* [What this task involves] Set down, unchanged, the line with "assign f3 = x6;" and everything after it through the last line of the data.

┏━━

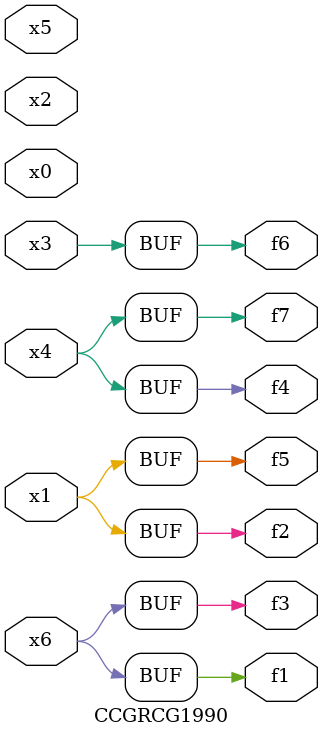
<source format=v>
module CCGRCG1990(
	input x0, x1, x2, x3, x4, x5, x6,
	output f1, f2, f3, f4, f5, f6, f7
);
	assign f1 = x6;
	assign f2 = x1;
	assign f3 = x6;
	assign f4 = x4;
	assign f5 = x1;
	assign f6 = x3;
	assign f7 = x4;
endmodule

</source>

┗━━

* [Worked solution]
	assign f3 = x6;
	assign f4 = x4;
	assign f5 = x1;
	assign f6 = x3;
	assign f7 = x4;
endmodule

</source>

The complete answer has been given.